__Source passage__.

TQW Magazin
Astrid Kaminski on Danza Permanente by DD Dorvillier

Beethoven on the Beach

 

Beethoven on the Beach

Is it Beethoven in Mozart’s clothing, a disentanglement puzzle or an athletic-artistic emergency? Danza Permanente by DD Dorvillier kept the people I talked to after the performance guessing. I’m still puzzling over it too. What’s more, the present text is created at a considerable distance from the choreographer: firstly, I am far less well acquainted with her previous work than with that of many other dance artists, secondly, we obviously have a completely different approach to Beethoven, so that nothing, absolutely nothing at all about her experiment with the String Quartet, op. 132, jumped out at me. So I’m going to puzzle my way through this text with a reviewer-like detachment.

It takes some daring to tackle Beethoven’s String Quartet in A minor, op. 132, for two violins, viola and violoncello. It counts among the final canonised string quartets written by the composer as his hearing loss was progressing and he suffered from other diseases as well. A phase in which he broke with formal requirements, shattered the logic of the form. The time of its creation is imbued with the aura of the Great Fugue, which is considered one of the epitomes of genius and madness, detached as it is from the string quartets. People prone to aesthetic glorification think that they should definitely avoid listening to the music of this period without the required higher knowledge. Even Adorno, in a hand-to-heart work-specific analysis, wrote: “[With] the power of dissociation, he tears [the objective and the subjective] apart in time, in order, perhaps, to preserve them for the eternal.”

Dissociation, too, prevails in DD Dorvillier’s piece. Music and sound have been torn apart. Danza Permanente was announced by the choreographer as a choreography following the musical notation of op. 132 without the music being audible. Instead, it should become visible. To this end, she has dressed her quartet in uniform, postmodern costumes varying only in colour: shorts and shirts in orange, light blue, pink and a slightly garish ochre-yellow. In this ice-lolly look (the bare legs are the stick), the four dancers mill through the theme and variation of 132 like caterpillars. They never lose the beat even once. Their feet are working nonstop in triple or quadruple time; in rhythm they expand, contract, dissolve and create new basic graphic elements such as lines, diagonals, diamond shapes, rectangles and circles in space and, most notably, vary them according to leading-voice constellations.

__Problems to work on__.
(a) Answer these from the review of Danza Permanente:
(i) In what key is Beethoven's String Quartet op. 132?
(ii) Whose work-specific analysis does the review quote?
(iii) In what time do the dancers' feet work nonstop?
(b) List every costume color named in the review of Danza Permanente.

__Record excerpts__.

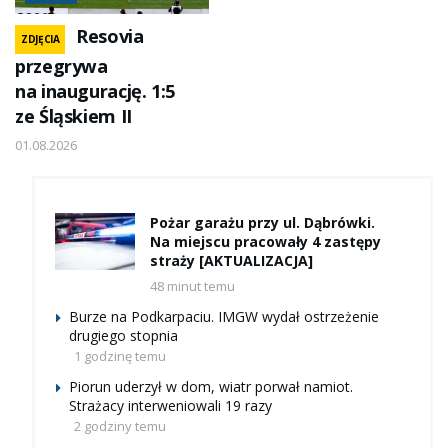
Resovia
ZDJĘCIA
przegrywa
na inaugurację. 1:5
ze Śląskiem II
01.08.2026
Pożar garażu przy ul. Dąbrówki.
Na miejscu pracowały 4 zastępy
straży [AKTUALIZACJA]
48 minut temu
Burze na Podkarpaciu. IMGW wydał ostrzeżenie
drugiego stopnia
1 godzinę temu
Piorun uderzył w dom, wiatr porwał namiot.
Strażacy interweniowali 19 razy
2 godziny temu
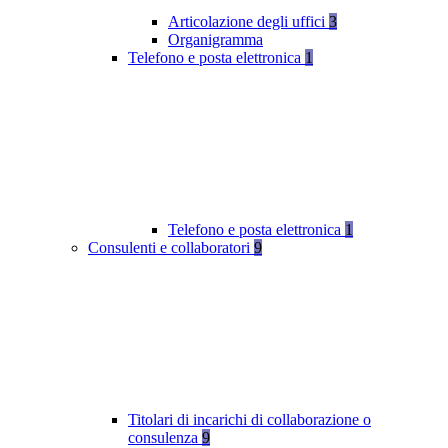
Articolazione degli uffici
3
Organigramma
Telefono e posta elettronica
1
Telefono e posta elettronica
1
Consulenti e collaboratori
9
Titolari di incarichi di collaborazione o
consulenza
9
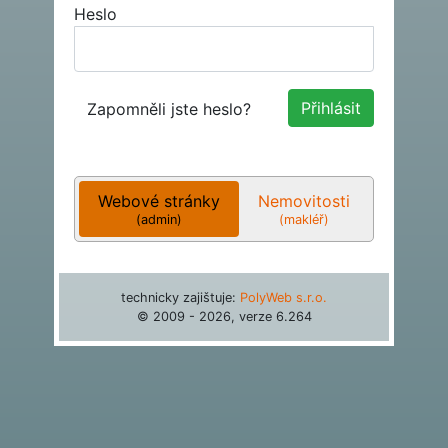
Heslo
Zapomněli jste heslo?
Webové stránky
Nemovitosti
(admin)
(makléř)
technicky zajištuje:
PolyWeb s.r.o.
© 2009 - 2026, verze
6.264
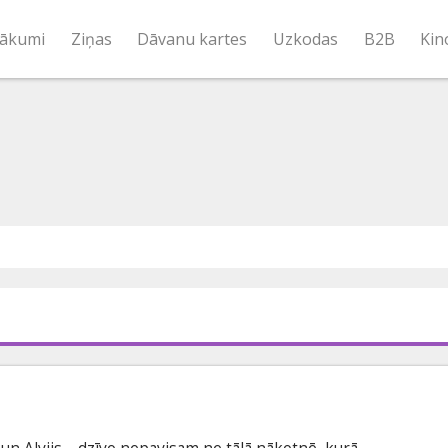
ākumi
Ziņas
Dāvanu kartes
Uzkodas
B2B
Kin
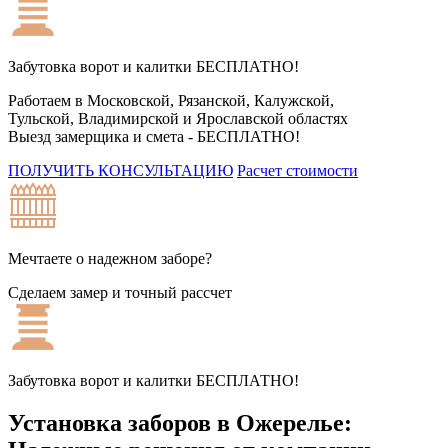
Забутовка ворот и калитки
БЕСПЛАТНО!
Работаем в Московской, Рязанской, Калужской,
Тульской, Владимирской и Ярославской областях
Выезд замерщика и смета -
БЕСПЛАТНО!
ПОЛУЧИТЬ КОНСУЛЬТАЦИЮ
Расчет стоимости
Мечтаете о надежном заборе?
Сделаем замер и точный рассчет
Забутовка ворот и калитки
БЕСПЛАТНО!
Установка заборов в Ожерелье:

--

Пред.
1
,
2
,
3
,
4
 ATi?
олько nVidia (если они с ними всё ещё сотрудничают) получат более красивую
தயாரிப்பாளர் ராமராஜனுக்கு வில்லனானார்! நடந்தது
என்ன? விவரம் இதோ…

__Response list__.
(a)
(i) A minor
(ii) Adorno's
(iii) Triple or quadruple time

(b) Orange, light blue, pink, slightly garish ochre-yellow